Integrated Care for IDD
Dion White, Center for Life Resources
AAIDD Texas Chapter President
Our wonderful friend and professional peer Maria Quintero, PhD, FAAIDD, recently provided a great presentation on “Intellectual Disability Services and Integrated Care.” Her presentation focused on many key elements and strategies surrounding integrated care and its specific effect in the field of Intellectual and Developmental Disability (I.D.D.) services. Much of the information I use is from her presentation along with my own insight in the current environment that is currently transforming our system across the State. As we move forward in looking for ways to provide the best possible services for individuals with a diagnosis of an Intellectual and Developmental Disability, education will become more important than ever before. The system to provide I.D.D. services across the State is in the process of major transformation. As integrated care becomes more of a reality in our delivery of services it will be important that individuals understand how to navigate through this new model and become empowered to make the best decision out of increased choices. The main goal of an integrated system is to provide comprehensive services that will address both the physical and behavioral needs of an individual.

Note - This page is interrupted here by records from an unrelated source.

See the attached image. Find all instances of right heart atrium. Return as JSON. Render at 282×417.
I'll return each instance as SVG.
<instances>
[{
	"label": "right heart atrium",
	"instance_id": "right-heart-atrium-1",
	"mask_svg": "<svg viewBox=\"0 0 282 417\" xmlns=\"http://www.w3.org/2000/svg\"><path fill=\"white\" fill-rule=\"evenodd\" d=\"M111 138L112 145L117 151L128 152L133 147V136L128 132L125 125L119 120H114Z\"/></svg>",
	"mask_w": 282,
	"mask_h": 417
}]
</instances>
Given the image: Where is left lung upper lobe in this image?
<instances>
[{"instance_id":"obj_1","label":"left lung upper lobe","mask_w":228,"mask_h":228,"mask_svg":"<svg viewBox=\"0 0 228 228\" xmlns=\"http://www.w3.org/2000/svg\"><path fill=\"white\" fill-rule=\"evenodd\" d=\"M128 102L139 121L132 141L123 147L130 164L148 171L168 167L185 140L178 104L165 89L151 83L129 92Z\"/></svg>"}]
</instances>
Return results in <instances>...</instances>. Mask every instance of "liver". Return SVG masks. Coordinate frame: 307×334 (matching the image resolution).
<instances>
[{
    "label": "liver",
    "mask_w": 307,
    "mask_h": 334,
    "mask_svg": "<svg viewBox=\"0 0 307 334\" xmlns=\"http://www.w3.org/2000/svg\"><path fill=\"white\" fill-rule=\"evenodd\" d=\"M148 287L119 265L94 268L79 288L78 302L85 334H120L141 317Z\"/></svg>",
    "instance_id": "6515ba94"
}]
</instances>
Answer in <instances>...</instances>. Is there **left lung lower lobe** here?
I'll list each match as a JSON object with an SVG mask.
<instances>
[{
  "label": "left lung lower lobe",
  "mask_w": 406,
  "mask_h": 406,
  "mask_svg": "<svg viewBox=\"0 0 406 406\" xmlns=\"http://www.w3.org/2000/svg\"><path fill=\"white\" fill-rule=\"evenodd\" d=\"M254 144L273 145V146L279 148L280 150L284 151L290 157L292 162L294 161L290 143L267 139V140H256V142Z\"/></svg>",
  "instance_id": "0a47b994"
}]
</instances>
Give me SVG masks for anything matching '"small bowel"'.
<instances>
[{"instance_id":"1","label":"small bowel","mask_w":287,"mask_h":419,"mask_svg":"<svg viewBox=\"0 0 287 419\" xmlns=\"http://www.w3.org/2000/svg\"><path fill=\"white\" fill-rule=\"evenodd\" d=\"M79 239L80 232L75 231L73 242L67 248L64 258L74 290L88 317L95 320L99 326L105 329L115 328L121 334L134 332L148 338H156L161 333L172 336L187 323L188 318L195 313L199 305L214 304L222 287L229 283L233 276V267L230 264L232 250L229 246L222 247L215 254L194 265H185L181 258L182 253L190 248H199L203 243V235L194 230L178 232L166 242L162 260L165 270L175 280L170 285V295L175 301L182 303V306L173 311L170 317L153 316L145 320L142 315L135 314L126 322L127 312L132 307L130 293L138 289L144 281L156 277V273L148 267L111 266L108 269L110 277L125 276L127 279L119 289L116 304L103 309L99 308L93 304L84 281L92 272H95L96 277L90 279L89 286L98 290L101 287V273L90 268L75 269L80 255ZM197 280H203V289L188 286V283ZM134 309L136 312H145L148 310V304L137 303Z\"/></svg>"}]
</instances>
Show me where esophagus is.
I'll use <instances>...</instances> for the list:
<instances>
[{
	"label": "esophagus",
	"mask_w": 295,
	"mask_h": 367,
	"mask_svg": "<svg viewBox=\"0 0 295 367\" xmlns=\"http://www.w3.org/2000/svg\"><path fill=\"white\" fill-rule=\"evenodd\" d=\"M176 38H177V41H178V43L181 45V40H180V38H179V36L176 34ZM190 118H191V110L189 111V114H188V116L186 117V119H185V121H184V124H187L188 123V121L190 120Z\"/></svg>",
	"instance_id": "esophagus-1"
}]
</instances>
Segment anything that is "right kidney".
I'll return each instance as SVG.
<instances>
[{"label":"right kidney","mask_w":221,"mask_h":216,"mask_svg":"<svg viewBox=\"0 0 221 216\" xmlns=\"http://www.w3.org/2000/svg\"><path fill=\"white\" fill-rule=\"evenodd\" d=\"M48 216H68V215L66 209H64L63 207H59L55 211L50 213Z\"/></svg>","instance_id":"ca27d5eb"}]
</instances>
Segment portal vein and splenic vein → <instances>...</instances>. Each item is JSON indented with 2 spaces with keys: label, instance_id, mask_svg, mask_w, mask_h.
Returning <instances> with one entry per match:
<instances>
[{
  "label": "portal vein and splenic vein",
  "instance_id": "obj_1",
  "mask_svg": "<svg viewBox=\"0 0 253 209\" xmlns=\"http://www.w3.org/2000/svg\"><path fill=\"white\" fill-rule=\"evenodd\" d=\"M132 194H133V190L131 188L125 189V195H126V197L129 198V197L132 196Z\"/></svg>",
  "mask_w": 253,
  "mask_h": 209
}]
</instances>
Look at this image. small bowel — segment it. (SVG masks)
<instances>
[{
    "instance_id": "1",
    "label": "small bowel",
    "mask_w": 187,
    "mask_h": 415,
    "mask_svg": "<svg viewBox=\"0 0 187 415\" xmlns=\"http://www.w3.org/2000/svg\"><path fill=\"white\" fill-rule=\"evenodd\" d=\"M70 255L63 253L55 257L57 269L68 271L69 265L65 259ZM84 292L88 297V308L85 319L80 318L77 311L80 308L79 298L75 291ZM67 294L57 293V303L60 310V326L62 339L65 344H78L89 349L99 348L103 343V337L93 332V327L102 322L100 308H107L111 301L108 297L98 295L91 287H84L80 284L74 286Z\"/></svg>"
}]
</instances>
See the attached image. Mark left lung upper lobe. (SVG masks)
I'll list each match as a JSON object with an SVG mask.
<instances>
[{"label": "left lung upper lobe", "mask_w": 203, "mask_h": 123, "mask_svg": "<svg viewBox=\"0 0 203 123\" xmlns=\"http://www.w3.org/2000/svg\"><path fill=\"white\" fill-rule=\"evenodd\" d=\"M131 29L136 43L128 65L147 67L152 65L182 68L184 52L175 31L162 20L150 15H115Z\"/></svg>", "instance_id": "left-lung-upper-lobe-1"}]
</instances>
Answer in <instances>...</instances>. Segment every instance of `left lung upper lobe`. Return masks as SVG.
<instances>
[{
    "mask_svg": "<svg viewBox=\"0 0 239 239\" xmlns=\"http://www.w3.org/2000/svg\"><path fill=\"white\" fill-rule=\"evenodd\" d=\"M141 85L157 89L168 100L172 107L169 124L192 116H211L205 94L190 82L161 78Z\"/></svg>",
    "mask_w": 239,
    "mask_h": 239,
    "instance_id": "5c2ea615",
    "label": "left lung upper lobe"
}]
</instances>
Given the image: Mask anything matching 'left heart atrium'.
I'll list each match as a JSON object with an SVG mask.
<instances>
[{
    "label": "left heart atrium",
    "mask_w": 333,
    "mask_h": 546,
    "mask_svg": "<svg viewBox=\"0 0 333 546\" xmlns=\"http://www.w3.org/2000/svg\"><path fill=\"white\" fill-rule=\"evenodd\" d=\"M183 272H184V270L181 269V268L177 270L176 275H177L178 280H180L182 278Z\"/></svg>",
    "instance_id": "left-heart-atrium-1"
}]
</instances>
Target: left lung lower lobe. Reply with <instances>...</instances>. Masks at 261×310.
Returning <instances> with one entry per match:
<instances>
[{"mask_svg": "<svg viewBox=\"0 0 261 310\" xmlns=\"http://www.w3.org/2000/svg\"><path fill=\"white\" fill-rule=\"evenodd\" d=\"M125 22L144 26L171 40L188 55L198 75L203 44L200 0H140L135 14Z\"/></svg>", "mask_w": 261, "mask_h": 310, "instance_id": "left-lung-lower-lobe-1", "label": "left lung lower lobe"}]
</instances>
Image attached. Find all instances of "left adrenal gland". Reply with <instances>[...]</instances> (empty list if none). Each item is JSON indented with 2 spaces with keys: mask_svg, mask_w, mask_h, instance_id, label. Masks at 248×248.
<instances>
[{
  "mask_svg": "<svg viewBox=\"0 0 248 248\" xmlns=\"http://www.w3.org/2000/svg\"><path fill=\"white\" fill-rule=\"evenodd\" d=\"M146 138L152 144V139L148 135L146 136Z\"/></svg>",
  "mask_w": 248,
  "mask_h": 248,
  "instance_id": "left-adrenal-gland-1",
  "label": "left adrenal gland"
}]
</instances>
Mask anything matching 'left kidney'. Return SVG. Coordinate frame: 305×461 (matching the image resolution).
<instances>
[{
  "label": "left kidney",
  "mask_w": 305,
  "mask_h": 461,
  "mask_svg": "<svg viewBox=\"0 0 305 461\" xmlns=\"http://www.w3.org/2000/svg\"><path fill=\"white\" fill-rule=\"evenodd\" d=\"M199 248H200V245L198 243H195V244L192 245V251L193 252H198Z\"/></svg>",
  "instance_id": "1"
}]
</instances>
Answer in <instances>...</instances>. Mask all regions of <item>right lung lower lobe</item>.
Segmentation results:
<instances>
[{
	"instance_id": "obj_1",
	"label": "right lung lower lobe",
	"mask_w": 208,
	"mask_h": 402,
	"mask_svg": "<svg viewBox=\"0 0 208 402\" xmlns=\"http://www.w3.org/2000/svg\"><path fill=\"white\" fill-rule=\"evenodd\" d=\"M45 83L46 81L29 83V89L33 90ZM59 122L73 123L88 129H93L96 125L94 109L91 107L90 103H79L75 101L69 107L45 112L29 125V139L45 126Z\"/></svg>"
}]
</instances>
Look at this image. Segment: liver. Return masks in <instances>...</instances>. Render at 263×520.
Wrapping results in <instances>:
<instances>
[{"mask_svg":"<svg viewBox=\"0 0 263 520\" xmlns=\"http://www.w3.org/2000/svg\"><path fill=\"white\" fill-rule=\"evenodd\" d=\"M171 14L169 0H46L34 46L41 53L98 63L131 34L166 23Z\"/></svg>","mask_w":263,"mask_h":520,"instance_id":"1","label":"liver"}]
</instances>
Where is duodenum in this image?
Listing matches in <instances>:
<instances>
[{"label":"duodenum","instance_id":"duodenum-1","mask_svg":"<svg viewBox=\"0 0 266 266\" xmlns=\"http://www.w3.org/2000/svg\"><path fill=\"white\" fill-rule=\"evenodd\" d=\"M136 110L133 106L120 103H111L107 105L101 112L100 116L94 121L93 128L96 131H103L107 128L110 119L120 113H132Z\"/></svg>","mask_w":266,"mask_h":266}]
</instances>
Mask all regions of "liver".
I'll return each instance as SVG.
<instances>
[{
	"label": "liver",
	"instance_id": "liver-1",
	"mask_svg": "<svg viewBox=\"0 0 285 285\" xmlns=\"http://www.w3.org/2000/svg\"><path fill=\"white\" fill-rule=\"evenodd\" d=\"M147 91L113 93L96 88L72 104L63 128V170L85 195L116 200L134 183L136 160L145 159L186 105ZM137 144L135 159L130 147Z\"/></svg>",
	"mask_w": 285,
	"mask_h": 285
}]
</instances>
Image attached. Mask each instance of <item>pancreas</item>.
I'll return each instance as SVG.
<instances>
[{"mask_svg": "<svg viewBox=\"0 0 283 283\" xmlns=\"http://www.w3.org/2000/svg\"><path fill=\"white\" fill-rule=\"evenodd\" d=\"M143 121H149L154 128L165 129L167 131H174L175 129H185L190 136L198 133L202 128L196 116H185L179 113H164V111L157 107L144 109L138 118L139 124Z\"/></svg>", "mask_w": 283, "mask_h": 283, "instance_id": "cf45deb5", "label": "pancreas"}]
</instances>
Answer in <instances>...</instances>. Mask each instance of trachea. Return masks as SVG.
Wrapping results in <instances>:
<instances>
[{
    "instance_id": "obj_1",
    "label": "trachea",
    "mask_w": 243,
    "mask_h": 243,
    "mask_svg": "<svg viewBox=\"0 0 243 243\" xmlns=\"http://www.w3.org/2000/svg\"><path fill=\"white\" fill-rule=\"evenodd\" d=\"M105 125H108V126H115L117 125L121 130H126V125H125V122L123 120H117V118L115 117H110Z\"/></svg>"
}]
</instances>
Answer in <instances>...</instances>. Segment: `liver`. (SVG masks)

Coordination of services will be paramount for that individual as he or she or that person’s advocate determines the best solution for long term supports. When speaking about integrated care specific to I.D.D services there are some key points which must be considered. There are greater physical health issues. This is based primarily that in the field of I.D.D. services most individuals have greater health needs and those needs exist for a longer period of time. There is also a greater risk for the need of mental health services. The last point deals with the condition of I.D.D. itself. Depending on who you ask the definition of this condition will vary from a disease, sickness or illness. It is common for different associations or HMO’s etc… to categorize the condition of I.D.D. differently from one another.
As we move forward there is a transition happening from an institutional setting and atmosphere of care to a more individualized and community integrated setting of services. A major concern of many in our field is that there is not enough specialists or clinicians trained in the field of I.D.D. This brings up the concern that the within the existing system of integrated care there may be a reluctance to serve this population.
The main objective will be increasing our knowledge of the current integrated care environment. All service providers, individuals, advocates, and family members will need to make a priority to learn as much as possible about the integrated model. Be proactive and speak to all clinicians, doctors, nurses or other health care professionals working with an individual. We need to insure there is a clear line of communication between all individuals as we move forward in this new comprehensive approach of health care. Be proactive and ask questions when we are confused or unsure of what is going to happen in service delivery. Last we need to be fluid and ready for change. As the system of care transforms there will be additional changes and we must be ready to change with them as quickly as possible without hindering the services provided.